■ What the exercise asks:
Search the records below for the string "Nachnahme" and report only the number of lines that contain it.
##### Information
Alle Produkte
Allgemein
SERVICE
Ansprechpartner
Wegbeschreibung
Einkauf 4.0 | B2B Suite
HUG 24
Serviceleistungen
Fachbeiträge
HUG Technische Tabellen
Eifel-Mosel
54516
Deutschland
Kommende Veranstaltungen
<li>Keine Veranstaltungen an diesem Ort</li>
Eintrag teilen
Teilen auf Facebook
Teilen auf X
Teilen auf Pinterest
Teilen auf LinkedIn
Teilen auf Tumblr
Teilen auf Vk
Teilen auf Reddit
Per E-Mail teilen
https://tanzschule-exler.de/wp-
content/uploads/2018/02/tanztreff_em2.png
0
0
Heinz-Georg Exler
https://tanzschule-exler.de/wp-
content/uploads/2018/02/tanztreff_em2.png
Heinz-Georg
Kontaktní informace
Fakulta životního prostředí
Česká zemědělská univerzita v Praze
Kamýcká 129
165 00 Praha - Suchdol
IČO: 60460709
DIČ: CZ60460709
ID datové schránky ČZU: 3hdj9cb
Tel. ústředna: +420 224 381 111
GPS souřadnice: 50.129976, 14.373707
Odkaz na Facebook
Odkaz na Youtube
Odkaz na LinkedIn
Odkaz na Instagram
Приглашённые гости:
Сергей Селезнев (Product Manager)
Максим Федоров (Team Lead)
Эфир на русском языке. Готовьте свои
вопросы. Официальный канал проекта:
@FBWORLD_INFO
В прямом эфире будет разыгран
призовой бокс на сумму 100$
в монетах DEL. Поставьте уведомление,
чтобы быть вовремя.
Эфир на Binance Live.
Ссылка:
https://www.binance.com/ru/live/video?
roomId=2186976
##########
##### Information
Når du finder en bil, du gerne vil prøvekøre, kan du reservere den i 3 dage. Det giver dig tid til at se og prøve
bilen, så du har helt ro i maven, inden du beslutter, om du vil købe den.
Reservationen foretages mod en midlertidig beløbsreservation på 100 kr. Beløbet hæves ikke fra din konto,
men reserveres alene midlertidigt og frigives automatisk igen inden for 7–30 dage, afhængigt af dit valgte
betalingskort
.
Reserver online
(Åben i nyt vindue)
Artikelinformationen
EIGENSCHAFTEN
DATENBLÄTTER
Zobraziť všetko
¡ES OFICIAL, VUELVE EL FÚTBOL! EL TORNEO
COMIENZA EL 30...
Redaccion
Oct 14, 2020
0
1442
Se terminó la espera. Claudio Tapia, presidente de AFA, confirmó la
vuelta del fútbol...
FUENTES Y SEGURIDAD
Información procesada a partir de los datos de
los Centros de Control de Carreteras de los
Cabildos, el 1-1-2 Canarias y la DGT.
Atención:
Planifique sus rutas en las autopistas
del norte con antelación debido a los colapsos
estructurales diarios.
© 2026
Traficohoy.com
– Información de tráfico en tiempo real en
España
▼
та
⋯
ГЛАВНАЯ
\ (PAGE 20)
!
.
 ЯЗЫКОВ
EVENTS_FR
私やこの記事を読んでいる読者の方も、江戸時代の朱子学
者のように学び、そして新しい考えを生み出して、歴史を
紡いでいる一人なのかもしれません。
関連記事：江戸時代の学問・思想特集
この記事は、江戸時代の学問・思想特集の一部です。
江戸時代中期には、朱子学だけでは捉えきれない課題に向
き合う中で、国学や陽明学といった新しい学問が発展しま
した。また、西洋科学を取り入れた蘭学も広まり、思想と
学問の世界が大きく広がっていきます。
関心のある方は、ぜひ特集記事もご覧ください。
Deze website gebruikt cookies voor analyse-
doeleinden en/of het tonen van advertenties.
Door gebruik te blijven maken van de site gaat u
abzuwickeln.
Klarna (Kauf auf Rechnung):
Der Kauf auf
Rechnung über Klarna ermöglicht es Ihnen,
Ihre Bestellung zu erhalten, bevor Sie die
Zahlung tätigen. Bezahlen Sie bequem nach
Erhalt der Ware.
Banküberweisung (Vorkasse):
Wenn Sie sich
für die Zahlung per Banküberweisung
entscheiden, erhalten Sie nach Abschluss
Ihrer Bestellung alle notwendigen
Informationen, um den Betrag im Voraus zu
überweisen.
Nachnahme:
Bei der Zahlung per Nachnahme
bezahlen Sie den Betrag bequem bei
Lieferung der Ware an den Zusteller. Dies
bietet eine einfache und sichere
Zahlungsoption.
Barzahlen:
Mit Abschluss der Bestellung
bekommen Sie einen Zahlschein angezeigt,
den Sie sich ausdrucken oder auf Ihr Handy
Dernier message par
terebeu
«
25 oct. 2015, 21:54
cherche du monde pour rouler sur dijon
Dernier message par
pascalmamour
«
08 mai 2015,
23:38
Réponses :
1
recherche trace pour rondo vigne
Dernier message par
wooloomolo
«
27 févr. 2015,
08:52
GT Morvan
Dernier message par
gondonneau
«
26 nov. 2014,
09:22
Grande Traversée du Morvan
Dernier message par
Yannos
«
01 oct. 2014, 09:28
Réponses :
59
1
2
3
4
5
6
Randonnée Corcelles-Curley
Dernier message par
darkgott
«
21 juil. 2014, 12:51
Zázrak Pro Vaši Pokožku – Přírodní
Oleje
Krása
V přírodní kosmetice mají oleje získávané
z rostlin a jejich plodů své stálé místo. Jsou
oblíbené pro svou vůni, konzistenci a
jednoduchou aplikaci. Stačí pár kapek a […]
##########
##### Information
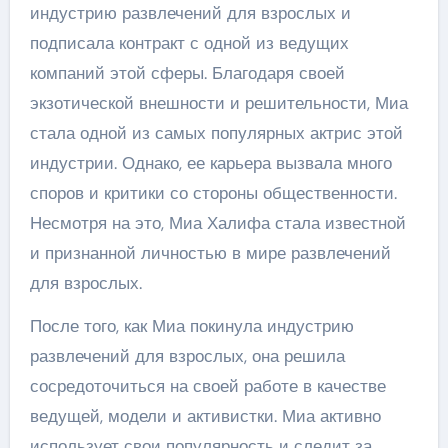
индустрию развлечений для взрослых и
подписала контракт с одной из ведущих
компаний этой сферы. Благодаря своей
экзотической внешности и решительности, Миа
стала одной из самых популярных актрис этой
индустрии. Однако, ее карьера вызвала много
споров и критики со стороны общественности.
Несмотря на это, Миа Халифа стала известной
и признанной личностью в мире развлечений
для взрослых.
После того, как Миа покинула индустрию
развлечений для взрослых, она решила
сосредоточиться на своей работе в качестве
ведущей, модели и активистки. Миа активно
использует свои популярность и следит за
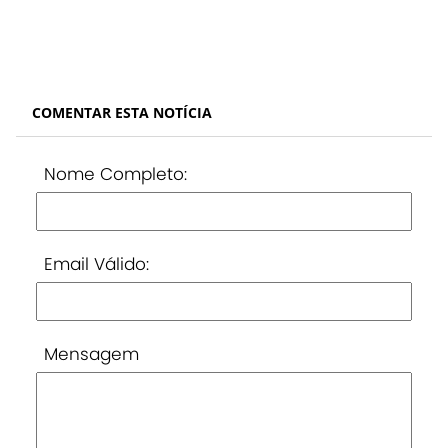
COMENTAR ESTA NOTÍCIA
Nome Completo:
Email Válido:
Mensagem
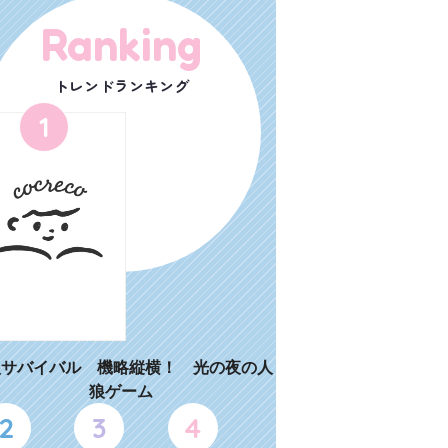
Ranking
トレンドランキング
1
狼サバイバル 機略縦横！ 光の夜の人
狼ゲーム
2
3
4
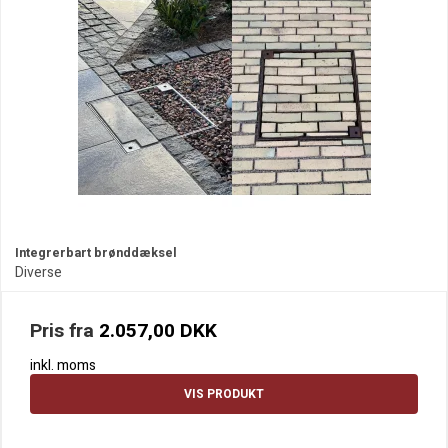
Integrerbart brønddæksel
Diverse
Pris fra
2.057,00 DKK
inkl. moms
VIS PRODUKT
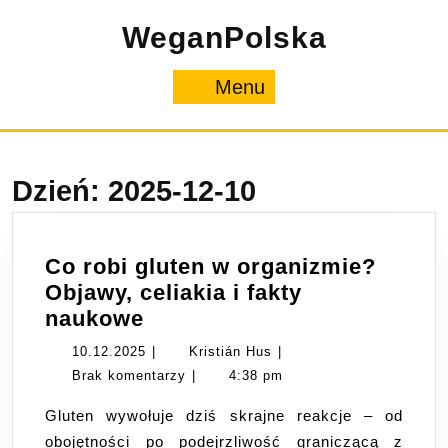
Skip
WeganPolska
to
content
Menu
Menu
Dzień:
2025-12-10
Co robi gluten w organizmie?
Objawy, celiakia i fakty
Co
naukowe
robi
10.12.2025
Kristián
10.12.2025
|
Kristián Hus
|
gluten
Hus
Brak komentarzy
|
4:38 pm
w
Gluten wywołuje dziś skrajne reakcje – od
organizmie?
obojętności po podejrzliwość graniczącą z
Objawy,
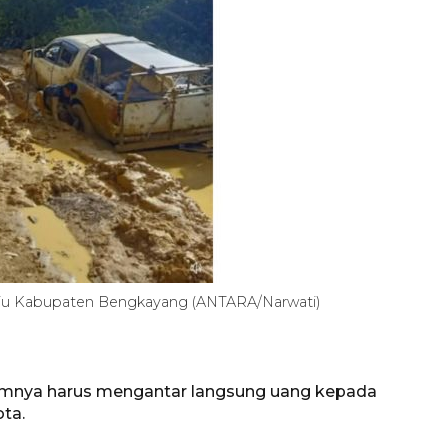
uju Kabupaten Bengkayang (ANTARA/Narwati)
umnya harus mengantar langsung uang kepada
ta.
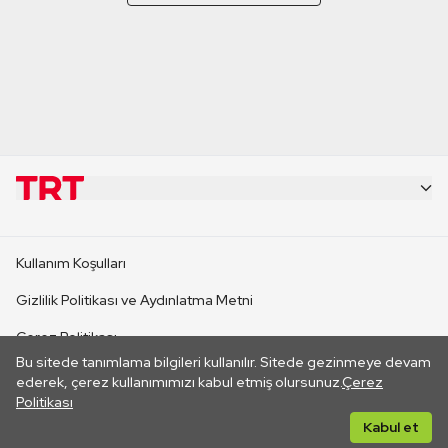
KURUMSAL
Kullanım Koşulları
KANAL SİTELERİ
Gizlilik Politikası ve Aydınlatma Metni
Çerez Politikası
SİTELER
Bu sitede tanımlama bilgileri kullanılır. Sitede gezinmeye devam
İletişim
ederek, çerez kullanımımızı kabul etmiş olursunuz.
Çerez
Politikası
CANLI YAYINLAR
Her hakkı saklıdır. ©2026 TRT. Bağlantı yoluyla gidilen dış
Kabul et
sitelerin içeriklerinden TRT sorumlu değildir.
##########
■ Task answer:
2